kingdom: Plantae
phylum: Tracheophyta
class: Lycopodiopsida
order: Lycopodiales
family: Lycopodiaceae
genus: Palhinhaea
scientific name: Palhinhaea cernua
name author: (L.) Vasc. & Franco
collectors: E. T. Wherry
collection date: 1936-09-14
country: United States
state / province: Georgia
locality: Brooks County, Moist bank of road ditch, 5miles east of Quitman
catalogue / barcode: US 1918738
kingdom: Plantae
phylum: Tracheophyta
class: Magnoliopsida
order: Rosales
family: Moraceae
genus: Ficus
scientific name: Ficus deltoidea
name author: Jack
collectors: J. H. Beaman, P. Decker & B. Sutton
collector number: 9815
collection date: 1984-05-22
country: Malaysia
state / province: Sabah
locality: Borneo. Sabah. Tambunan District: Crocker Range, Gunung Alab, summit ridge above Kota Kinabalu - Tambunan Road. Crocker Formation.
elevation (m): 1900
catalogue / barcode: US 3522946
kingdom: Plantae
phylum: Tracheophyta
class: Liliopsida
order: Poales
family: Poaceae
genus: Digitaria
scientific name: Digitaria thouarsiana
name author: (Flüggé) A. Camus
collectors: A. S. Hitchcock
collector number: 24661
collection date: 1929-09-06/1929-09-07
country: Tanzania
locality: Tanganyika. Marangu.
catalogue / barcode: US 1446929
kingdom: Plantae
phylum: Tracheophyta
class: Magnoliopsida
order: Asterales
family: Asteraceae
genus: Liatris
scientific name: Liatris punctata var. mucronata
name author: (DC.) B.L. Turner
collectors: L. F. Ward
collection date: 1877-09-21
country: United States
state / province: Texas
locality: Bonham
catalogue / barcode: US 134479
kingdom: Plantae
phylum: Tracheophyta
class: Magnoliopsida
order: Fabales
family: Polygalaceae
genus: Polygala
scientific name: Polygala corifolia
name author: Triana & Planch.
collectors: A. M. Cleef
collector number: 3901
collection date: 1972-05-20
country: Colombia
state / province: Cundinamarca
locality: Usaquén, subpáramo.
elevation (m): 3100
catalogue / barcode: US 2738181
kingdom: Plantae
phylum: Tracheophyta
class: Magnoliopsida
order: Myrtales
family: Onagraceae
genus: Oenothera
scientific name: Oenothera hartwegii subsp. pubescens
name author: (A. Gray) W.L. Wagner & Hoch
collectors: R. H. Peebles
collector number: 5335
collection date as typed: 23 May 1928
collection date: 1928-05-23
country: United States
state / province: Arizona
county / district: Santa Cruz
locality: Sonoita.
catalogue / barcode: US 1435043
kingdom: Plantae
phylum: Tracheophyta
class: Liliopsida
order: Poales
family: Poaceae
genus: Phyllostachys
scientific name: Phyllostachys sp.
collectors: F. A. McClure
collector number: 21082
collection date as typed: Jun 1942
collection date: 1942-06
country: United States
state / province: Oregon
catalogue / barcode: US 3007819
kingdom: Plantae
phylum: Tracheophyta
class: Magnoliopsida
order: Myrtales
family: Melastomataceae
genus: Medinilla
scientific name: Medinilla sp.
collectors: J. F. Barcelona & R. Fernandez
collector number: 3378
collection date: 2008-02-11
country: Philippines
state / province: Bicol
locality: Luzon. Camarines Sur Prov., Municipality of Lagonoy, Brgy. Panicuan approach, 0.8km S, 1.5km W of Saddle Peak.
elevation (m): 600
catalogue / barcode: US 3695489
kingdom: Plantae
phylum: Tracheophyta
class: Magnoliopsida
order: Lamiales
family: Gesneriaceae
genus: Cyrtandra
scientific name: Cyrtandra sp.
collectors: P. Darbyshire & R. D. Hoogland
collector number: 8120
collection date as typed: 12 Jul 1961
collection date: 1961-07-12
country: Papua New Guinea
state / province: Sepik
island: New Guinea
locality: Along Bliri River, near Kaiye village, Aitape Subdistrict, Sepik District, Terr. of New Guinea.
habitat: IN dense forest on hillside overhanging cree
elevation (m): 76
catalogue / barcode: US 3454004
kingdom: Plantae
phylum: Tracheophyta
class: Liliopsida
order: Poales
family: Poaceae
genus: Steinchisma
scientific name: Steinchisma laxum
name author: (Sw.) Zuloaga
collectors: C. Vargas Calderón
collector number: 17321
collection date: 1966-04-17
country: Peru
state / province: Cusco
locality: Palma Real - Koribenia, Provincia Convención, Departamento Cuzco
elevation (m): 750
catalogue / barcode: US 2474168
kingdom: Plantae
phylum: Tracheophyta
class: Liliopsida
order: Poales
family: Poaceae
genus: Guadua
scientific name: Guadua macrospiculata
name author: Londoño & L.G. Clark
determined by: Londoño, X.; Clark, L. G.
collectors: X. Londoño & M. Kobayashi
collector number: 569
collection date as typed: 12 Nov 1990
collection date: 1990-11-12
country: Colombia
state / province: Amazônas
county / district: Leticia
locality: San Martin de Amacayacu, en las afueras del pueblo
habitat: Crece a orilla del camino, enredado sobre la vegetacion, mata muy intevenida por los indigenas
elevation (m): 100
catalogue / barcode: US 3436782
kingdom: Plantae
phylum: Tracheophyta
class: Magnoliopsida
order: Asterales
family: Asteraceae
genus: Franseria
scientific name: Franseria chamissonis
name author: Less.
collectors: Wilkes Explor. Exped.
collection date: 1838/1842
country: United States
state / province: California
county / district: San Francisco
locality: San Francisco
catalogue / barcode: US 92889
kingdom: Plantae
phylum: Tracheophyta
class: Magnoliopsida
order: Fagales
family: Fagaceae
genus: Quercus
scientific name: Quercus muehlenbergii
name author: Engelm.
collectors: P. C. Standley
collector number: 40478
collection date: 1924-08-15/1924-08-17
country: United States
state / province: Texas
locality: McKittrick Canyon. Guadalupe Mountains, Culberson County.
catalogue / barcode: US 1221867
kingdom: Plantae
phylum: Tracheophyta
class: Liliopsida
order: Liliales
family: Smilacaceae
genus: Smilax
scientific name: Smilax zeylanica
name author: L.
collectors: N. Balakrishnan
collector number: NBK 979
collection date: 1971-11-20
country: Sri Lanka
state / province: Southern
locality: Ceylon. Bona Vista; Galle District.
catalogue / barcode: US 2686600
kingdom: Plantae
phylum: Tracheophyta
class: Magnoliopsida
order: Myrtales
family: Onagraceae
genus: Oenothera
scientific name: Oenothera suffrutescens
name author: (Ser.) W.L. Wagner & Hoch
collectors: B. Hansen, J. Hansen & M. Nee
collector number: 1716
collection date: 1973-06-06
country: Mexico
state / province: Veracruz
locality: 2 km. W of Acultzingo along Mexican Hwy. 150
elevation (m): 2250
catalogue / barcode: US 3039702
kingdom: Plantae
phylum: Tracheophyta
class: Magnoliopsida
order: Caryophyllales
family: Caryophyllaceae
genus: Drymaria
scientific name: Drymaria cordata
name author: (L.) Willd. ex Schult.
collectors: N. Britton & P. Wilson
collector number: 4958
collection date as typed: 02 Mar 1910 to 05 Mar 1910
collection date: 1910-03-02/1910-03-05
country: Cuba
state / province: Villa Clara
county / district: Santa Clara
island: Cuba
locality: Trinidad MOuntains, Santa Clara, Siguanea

▸ What is expected: Count the lines in the material above that contain the word "Clara", and give only the number.

▸ Solved exercise: 3